The petitioner faces another formidable obstacle to success in this litigation. One of the requirements for all contracts was one intended to establish financial responsibility. Each bidder was required to have a working capital1 available for the project in an amount determined by decreasing percentages applied to the contract price (i.e., 15% of the first $100,000 plus 10% of the next $90,000 plus 5% of any excess). In this case, the working capital requirement based upon the petitioner’s bid would be $412,500. The petitioner’s working capital as defined in Addendum No. 9, based upon its balance sheet at November 30, 1967, was $227,419.21. The petitioner concedes the foregoing facts, but urges that it had an available line of credit of $250,000. This, too, is not challenged. But what petitioner overlooks is that at the very moment it utilized the line of credit to increase its cash position, it would create an equal and *463offsetting current liability2 leaving the working capital unchanged.

In assessing responsibility of a bidder (General Municipal Law, § 103), the county is required to use a common-sense approach and method in arriving at its determination (cf. Matter of Meyer v. Board of Educ., 31 Misc 2d 407, 408). The working capital requirement was not an arbitrary or capricious one; indeed, no suggestion is made to the contrary. However, the petitioner’s contention that its line of credit resolves the problem relies upon a fallacy, to wit, that the use of the line of credit increases assets and does not react upon the minus side of its ledger. The plain answer is that the debit on petitioner’s books for any sum received under the line of credit would immediately give rise to the entry of an equal credit for the liability to repay it.

The respondent county evaluated the factual criteria encompassed in the term “lowest responsible bidder” as amplified by proper requirements for the establishment of. financial strength sufficient to give flesh and substance to the word “ responsible ”. Insofar as this factual determination is concerned, it may not be set aside by this court (cf. Matter of Martone v. County of Nassau, 42 Misc 2d 804, 808). On all of these issues the burden of proof was on the petitioner (Matter of Gaskell, Inc. v. Maslanka, 33 Mise 2d 88, 90). The burden has not been met.
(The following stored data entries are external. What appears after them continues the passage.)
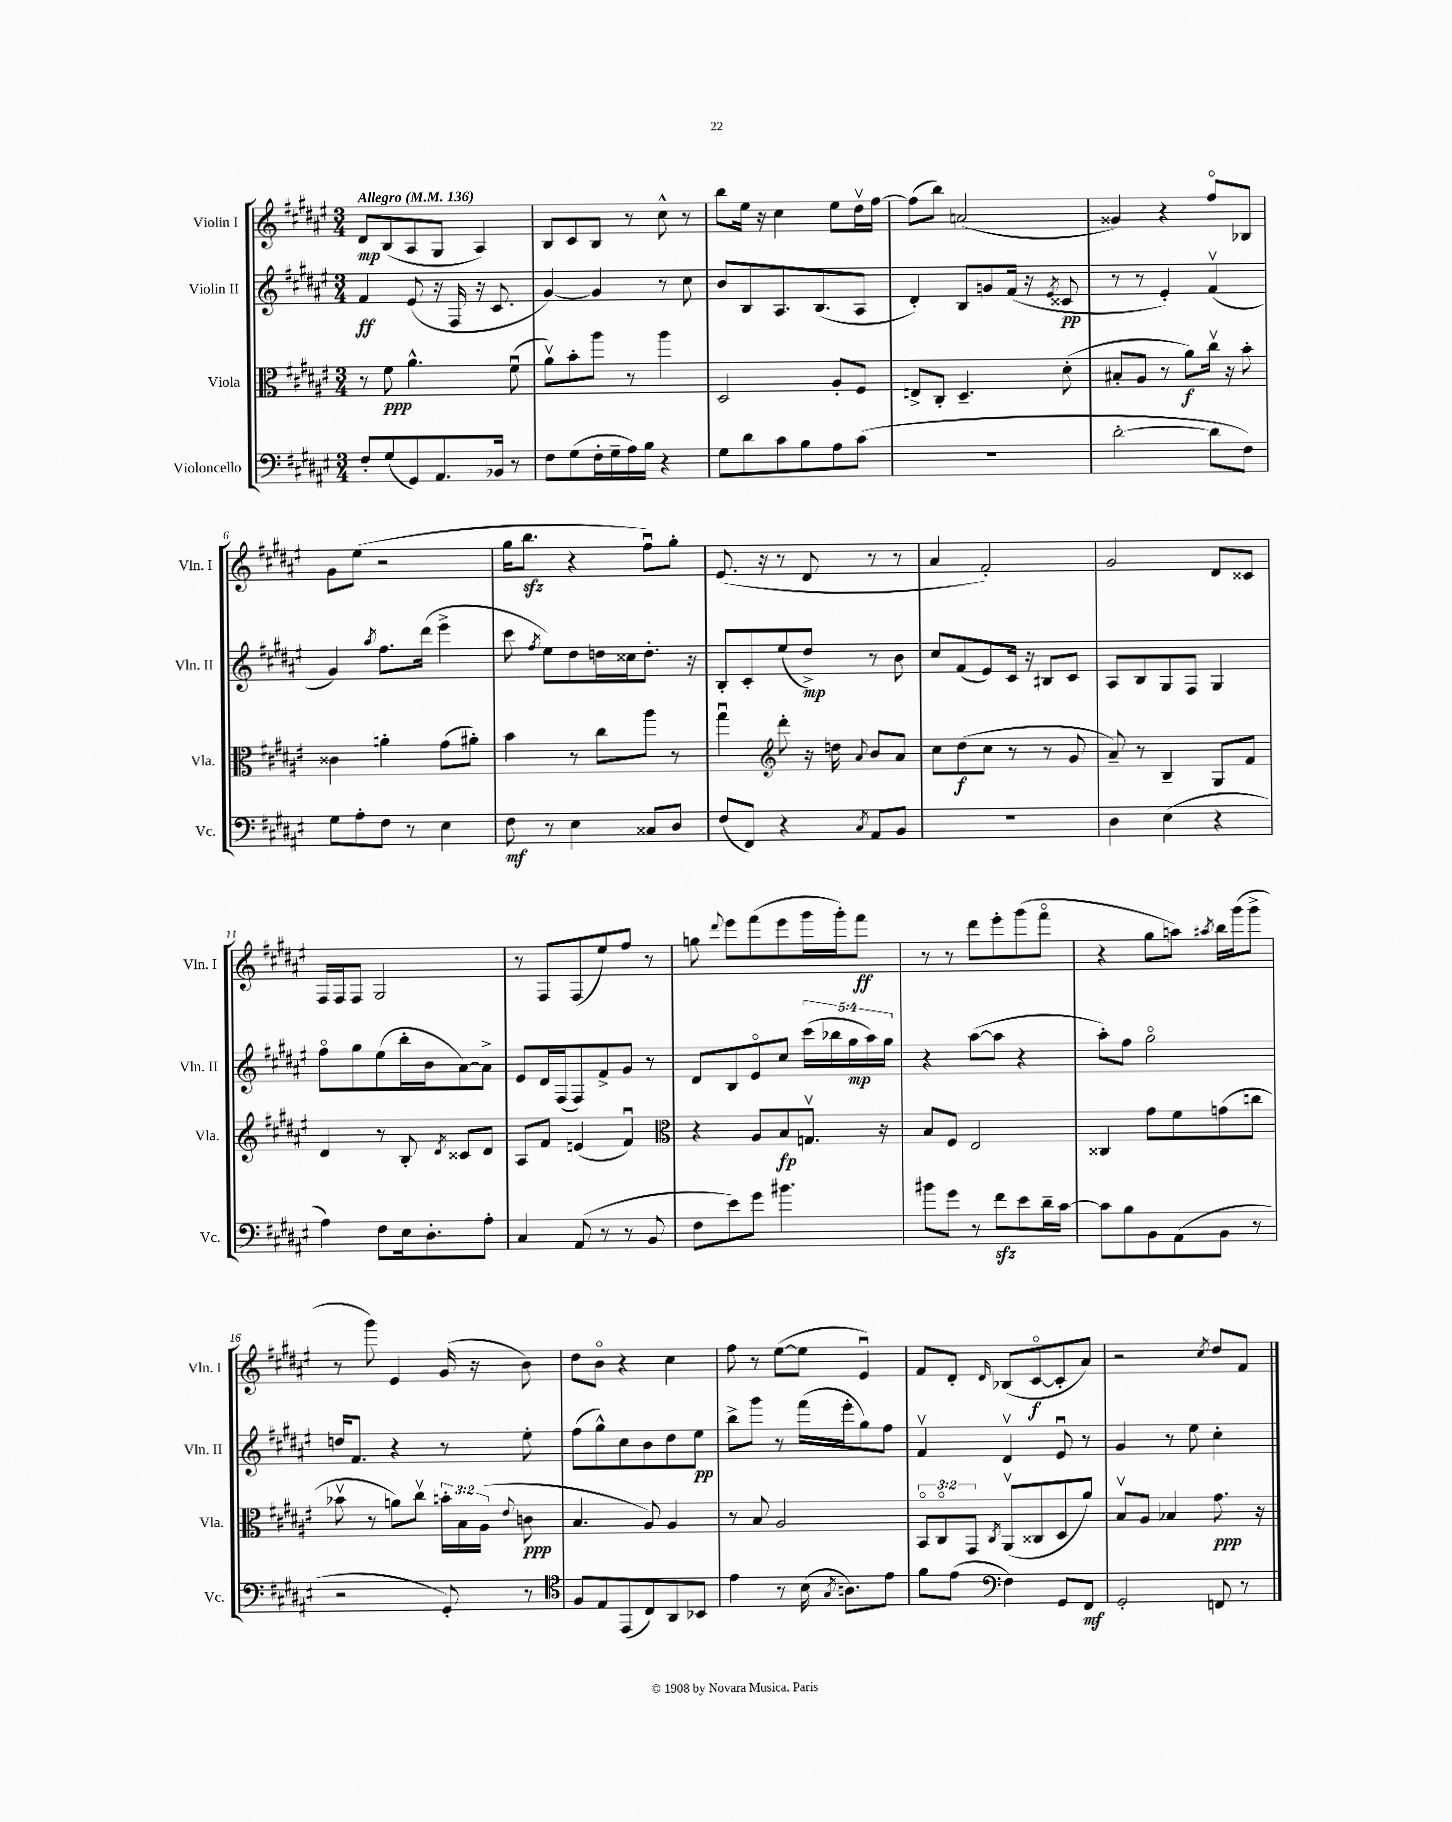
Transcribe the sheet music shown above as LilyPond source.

<<
\new StaffGroup <<
\new Staff = "s0" \with { instrumentName = "Violin I" shortInstrumentName = "Vln. I" } {
    \clef treble \key fis \major \numericTimeSignature \time 3/4 \tempo "Allegro" 4 = 136
    \autoBeamOff dis'8[\mp b8( ais8 gis8] ais4) |
    b8[ cis'8 b8] r8 cis''8-^ r8 |
    b''8[ eis''16] r16 cis''4 eis''8[ dis''16\upbow fis''16]~ |
    fis''8[( b''8]) a'2( |
    gisis'4) r4 fis''8[\flageolet bes8] |
    gis'8[ eis''8]( r2 |
    gis''16[ b''8.]\sfz r4 fis''8[\downbow) gis''8]-. |
    eis'8.( r16 r8 dis'8 r8 r8 |
    ais'4 fis'2-.) |
    gis'2 dis'8[ cisis'8] |
    fis16[ fis16 fis8] gis2 |
    r8 fis8[ fis8( eis''8) fis''8] r8 |
    g''8 \appoggiatura { dis'''8 } eis'''8[ fis'''8( eis'''8 gis'''16 gis'''16-.) fis'''8]\ff |
    r8 r8 dis'''8[ eis'''8-. gis'''8( fis'''8]\flageolet |
    r4 gis''8[ a''8]) \acciaccatura { ais''8 } b''16[ gis'''16( gis'''8]-> |
    r8 gis'''8) eis'4 gis'16( r16 b'8) |
    dis''8[ b'8]\flageolet r4 cis''4 |
    fis''8 r8 eis''8[~( eis''8] eis'4\downbow) |
    fis'8[ dis'8]-. \grace { dis'16 } bes8[( cis'8~\flageolet\f cis'8-. ais'8]) |
    r2 \acciaccatura { cis''8 } dis''8[ fis'8] \bar "|." |
}
\new Staff = "s1" \with { instrumentName = "Violin II" shortInstrumentName = "Vln. II" } {
    \clef treble \key fis \major \numericTimeSignature \time 3/4 \override Staff.TupletNumber.text = #tuplet-number::calc-fraction-text
    \autoBeamOff fis'4\ff eis'8( r16 fis16 r16 cis'8. |
    gis'4~) gis'4 r8 cis''8 |
    b'8[ b8 ais8. b8.( ais8] |
    dis'4-.) b8[ g'8 fis'16]( r16 \acciaccatura { eis'8 } cisis'8\pp |
    r8 r8 eis'4-.) fis'4\upbow( |
    gis'4) \acciaccatura { ais''8 } fis''8.[ dis'''16]( eis'''4-> |
    cis'''8 \acciaccatura { fis''8 } eis''8[) dis''8 d''16 cisis''16 d''8.]-. r16 |
    b8[-. cis'8-. eis''8( dis''8]->\mp) r8 b'8 |
    cis''8[ fis'8( eis'8) cis'16] r16 bis8[ cis'8] |
    ais8[ b8 gis8 fis8] gis4 |
    fis''8[\flageolet gis''8 eis''8( b''16-. b'16 ais'8~) ais'8]-> |
    eis'8[ dis'16 fis16( fis8) fis'8-> gis'8] r8 |
    dis'8[ b8 eis'8\flageolet cis''8] \tuplet 5/4 { cis'''16[( bes''16 gis''16\mp ais''16) gis''16] } |
    r4 ais''8[~( ais''8] r4 |
    ais''8[-.) fis''8] gis''2\flageolet |
    d''16[ fis'8.] r4 r8 eis''8-. |
    fis''8[( gis''8-^) cis''8 b'8 dis''8 eis''8]\pp |
    b''8[-> gis'''8] r8 fis'''16[( eis'''16-. gis''8) fis''8] |
    fis'4\upbow dis'4\upbow eis'8\downbow r8 |
    gis'4 r8 eis''8 cis''4-. \bar "|." |
}
\new Staff = "s2" \with { instrumentName = "Viola" shortInstrumentName = "Vla." } {
    \clef alto \key fis \major \numericTimeSignature \time 3/4 \override Staff.TupletNumber.text = #tuplet-number::calc-fraction-text
    \autoBeamOff r8 fis'8\ppp ais'4.-^ fis'8\downbow( |
    ais'8[\upbow) b'8-. ais''8] r8 ais''4 |
    dis2 ais8[-. fis8] |
    e8[-> cis8]-. dis4.-- dis'8-.( |
    bis8[-. ais8] r8 ais'8[\f) cis''16]\upbow r16 b'8-. |
    cisis'4 a'4-. gis'8[( ais'8]-.) |
    b'4 r8 cis''8[ ais''8] r8 |
    gis''4\downbow \clef treble dis'''8-. r16 d''16 \appoggiatura { ais'8 } b'8[ ais'8] |
    cis''8[ dis''8\f( cis''8] r8 r8 gis'8 |
    ais'8--) r8 b4-- gis8[ fis'8] |
    dis'4 r8 b8-. \acciaccatura { dis'8 } cisis'8[ dis'8] |
    ais8[ fis'8] e'4( fis'4\downbow) |
    \clef alto r4 ais8[ b8\fp g8.]\upbow r16 |
    b8[ fis8] eis2 |
    cisis4 gis'8[ fis'8 g'8( c''8] |
    bes'8\upbow r8 a'8[) cis''8]\upbow \tuplet 3/2 { b'16[-. b16 ais16]( } \appoggiatura { eis'8 } c'8\ppp |
    b4. ais8) ais4 |
    r8 b8 ais2 |
    \tuplet 3/2 { b,8[\flageolet cis8\flageolet gis,8] } \acciaccatura { cis8 } ais,8[\upbow( cisis8 dis8 ais'8]) |
    b8[\upbow ais8] bes4 gis'8.\ppp r16 \bar "|." |
}
\new Staff = "s3" \with { instrumentName = "Violoncello" shortInstrumentName = "Vc." } {
    \clef bass \key fis \major \numericTimeSignature \time 3/4
    \autoBeamOff fis8[-. gis8( gis,8) ais,8. bes,16] r8 |
    fis8[ gis8( fis16-. gis16-- ais16) b16] r4 |
    gis8[ dis'8 cis'8 b8 ais8 cis'8]( |
    R2. |
    dis'2~-. dis'8[ fis8]) |
    gis8[ ais8-. fis8] r8 eis4 |
    fis8\mf r8 eis4 cisis8[ dis8] |
    fis8[( fis,8]) r4 \acciaccatura { cis8 } ais,8[ b,8] |
    R2. |
    dis4 eis4( r4 |
    ais4) fis8[ eis16 dis8.-. ais8]-. |
    cis4 ais,8( r8 r8 b,8 |
    fis8[ eis'8) gis'8] bis'4. |
    bis'8[ gis'8] r8 fis'8[\sfz eis'8 dis'16-- cis'16]~ |
    cis'8[ b8 b,8 ais,8( b,8] r8 |
    r2 gis,8-.) r8 |
    \clef tenor fis8[ eis8 eis,8( cis8) ais,8 bes,8] |
    eis'4 r8 b16( \acciaccatura { gis8 } a8.[) eis'8] |
    fis'8[ eis'8]( \clef bass fis4) gis,8[ fis,8]\mf |
    gis,2-. f,8 r8 \bar "|." |
}
>>
>>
The court is very much aware that its determination sustains an award which exceeds a lower bid. Were price alone the measure of action, there would be no need to establish a standard of responsibility. Price alone is not the standard. And there is no evidence that in treating as a nullity the bond repudiated by the surety thereon, and which was not precisely identifiable with the bid in question, or in imposing a uniform and acceptable measure of determination of “ working capital ”, the public officials involved were arbitrary, capricious or acting otherwise than in full discharge of their responsibilities.

. There is no claim that the line of credit offered by a national bank would make available loans repayable in not less than one year, so that, by definition in Addendum No. 9 and by generally accepted accounting principles, loans made under the line of credit would become current liabilities.

. “Working capital” was defined as “the excess of current assets over current liabilities” (Addendum No. 9, p. 3, item [1], subd. [c].)